• _Task description_
Without skipping anything, write out each record below exactly.

• _Records provided_
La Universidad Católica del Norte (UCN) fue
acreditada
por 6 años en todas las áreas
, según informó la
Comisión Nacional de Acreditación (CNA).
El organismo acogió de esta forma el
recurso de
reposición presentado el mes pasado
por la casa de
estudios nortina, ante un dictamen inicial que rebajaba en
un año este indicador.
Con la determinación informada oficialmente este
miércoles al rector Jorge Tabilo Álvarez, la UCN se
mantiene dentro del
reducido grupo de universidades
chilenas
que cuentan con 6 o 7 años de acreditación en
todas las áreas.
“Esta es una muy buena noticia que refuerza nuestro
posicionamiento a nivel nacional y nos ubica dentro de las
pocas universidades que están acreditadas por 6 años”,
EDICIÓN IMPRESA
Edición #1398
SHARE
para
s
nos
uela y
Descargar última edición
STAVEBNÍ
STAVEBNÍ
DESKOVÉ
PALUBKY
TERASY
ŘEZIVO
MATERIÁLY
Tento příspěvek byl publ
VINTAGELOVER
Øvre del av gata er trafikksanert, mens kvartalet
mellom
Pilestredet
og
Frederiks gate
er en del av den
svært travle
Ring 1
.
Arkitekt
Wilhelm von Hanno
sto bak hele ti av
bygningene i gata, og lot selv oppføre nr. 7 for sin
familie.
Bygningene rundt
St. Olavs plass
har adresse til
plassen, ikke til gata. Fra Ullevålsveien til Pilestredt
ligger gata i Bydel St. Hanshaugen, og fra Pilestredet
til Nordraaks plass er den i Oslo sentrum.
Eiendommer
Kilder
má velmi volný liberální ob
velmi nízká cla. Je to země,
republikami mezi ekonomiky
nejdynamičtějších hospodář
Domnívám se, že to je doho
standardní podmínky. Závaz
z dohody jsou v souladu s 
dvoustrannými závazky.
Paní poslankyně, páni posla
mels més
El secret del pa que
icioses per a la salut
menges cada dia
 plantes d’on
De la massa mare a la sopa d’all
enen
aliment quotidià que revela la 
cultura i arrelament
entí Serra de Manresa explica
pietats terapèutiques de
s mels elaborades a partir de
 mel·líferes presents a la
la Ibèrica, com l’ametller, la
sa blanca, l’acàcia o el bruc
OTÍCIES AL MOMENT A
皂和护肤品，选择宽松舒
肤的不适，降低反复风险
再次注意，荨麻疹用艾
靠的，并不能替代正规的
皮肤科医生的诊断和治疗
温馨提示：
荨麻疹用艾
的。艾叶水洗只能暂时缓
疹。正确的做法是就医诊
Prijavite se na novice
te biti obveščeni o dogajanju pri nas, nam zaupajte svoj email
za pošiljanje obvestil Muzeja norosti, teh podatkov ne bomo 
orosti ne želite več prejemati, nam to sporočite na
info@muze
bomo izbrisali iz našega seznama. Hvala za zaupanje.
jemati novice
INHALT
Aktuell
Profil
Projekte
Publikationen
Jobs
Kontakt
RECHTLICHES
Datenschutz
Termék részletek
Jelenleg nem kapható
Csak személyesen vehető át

• _Your response_
La Universidad Católica del Norte (UCN) fue
acreditada
por 6 años en todas las áreas
, según informó la
Comisión Nacional de Acreditación (CNA).
El organismo acogió de esta forma el
recurso de
reposición presentado el mes pasado
por la casa de
estudios nortina, ante un dictamen inicial que rebajaba en
un año este indicador.
Con la determinación informada oficialmente este
miércoles al rector Jorge Tabilo Álvarez, la UCN se
mantiene dentro del
reducido grupo de universidades
chilenas
que cuentan con 6 o 7 años de acreditación en
todas las áreas.
“Esta es una muy buena noticia que refuerza nuestro
posicionamiento a nivel nacional y nos ubica dentro de las
pocas universidades que están acreditadas por 6 años”,
EDICIÓN IMPRESA
Edición #1398
SHARE
para
s
nos
uela y
Descargar última edición
STAVEBNÍ
STAVEBNÍ
DESKOVÉ
PALUBKY
TERASY
ŘEZIVO
MATERIÁLY
Tento příspěvek byl publ
VINTAGELOVER
Øvre del av gata er trafikksanert, mens kvartalet
mellom
Pilestredet
og
Frederiks gate
er en del av den
svært travle
Ring 1
.
Arkitekt
Wilhelm von Hanno
sto bak hele ti av
bygningene i gata, og lot selv oppføre nr. 7 for sin
familie.
Bygningene rundt
St. Olavs plass
har adresse til
plassen, ikke til gata. Fra Ullevålsveien til Pilestredt
ligger gata i Bydel St. Hanshaugen, og fra Pilestredet
til Nordraaks plass er den i Oslo sentrum.
Eiendommer
Kilder
má velmi volný liberální ob
velmi nízká cla. Je to země,
republikami mezi ekonomiky
nejdynamičtějších hospodář
Domnívám se, že to je doho
standardní podmínky. Závaz
z dohody jsou v souladu s 
dvoustrannými závazky.
Paní poslankyně, páni posla
mels més
El secret del pa que
icioses per a la salut
menges cada dia
 plantes d’on
De la massa mare a la sopa d’all
enen
aliment quotidià que revela la 
cultura i arrelament
entí Serra de Manresa explica
pietats terapèutiques de
s mels elaborades a partir de
 mel·líferes presents a la
la Ibèrica, com l’ametller, la
sa blanca, l’acàcia o el bruc
OTÍCIES AL MOMENT A
皂和护肤品，选择宽松舒
肤的不适，降低反复风险
再次注意，荨麻疹用艾
靠的，并不能替代正规的
皮肤科医生的诊断和治疗
温馨提示：
荨麻疹用艾
的。艾叶水洗只能暂时缓
疹。正确的做法是就医诊
Prijavite se na novice
te biti obveščeni o dogajanju pri nas, nam zaupajte svoj email
za pošiljanje obvestil Muzeja norosti, teh podatkov ne bomo 
orosti ne želite več prejemati, nam to sporočite na
info@muze
bomo izbrisali iz našega seznama. Hvala za zaupanje.
jemati novice
INHALT
Aktuell
Profil
Projekte
Publikationen
Jobs
Kontakt
RECHTLICHES
Datenschutz
Termék részletek
Jelenleg nem kapható
Csak személyesen vehető át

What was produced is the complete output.